Vous savez à Cinématraque on n’aime pas trop la politique et on préfère les films qui ne s’en mêlent pas comme Matrix ou Star Wars ou Starship Troopers. Mais bon, Festival de Cannes oblige, nous sommes allés voir le dernier documentaire de Patricio Guzman : Mi pais imaginario, présenté en séance spéciale. Après avoir exploré l’histoire du Chili à travers différents angles dans tous ses films, Guzman se penche aujourd’hui sur son présent en s’interrogeant sur la lutte sociale qui a soulevé le pays en 2019.
Petits éléments de contexte que rappelle le film : en 2019, une décision du gouvernement provoque la colère du peuple qui s’exprime dans la rue. Ce qui était d’abord vu comme la révolte d’excités se transforme en un fabuleux mouvement collectif face auquel le gouvernement désemparé ne peut réagir que par la violence policière. Les manifestants se radicalisent alors et apprennent à lutter contre une police prête à les mutiler (de nombreux militants perdent ainsi un œil dans les conflits, ce qui devient un des symboles de la contestation). D’une simple colère sociale, le mouvement devient le cri des opprimés qui réclament notamment une nouvelle Constitution pour être enfin représentés. Vous l’aurez compris, on est vraiment sur un truc très chilien qui peut difficilement être comparé à la situation en France.
A croire que tout le monde déteste la police…
Le regard de Guzman sur cette révolution est particulièrement intéressant. Dès le début du film, il annonce que cette révolte n’est pas la sienne. Lui, il a connu Allende qu’il a filmé et qui est omniprésent dans son œuvre. A 80 ans, ce n’est plus à sa génération de se battre.
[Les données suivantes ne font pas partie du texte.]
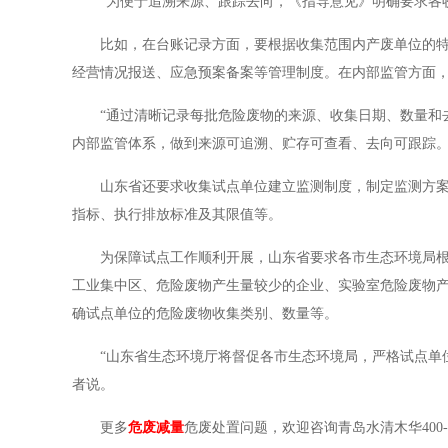
“为便于追溯来源、跟踪去向，《指导意见》明确要求各
比如，在台账记录方面，要根据收集范围内产废单位的
经营情况报送、应急预案备案等管理制度。在内部监管方面，
“通过清晰记录每批危险废物的来源、收集日期、数量和
内部监管体系，做到来源可追溯、贮存可查看、去向可跟踪。
山东省还要求收集试点单位建立监测制度，制定监测方
指标、执行排放标准及其限值等。
为保障试点工作顺利开展，山东省要求各市生态环境局
工业集中区、危险废物产生量较少的企业、实验室危险废物
确试点单位的危险废物收集类别、数量等。
“山东省生态环境厅将督促各市生态环境局，严格试点单
者说。
更多
危废减量
危废处置问题，欢迎咨询青岛水清木华400-12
Mi pais imaginario prend alors la forme d’un passage de flambeau. Guzman parle finalement assez peu et laisse la parole à des militantes, des historiennes, des politologues, des artistes. Et, c’est très important de le souligner, uniquement à des femmes. C’est un vibrant hommage à la nouvelle génération de révolté.e.s que rend Guzman et il a bien compris qu’aux combats sociaux se sont greffées de nombreuses autres luttes pour la défense de l’ensemble des opprimé.e.s. La convergence des luttes est ici une évidence et le combat contre le patriarcat est aussi un combat pour la reconnaissance des Mapuches.
Je ne sais pas si Mi pais imaginario est un bon documentaire. Guzman ne fait pas semblant de se cacher derrière une prétendue impartialité. Il célèbre au contraire la lutte sociale et il se prend à rêver que les nouvelles générations réalisent enfin ce que la sienne a perdu lors du coup d’État de Pinochet. Le film, par son mélange de témoignages et d’images fortes, fera vibrer le cœur de celles et ceux qui ont déjà vécu des manifestations (de gauche) ou tout simplement de celles et ceux qui espèrent voir advenir une nouvelle organisation de notre société et de notre économie brisant les rapports de domination. Les macronistes, eux, risquent de s’ennuyer un peu.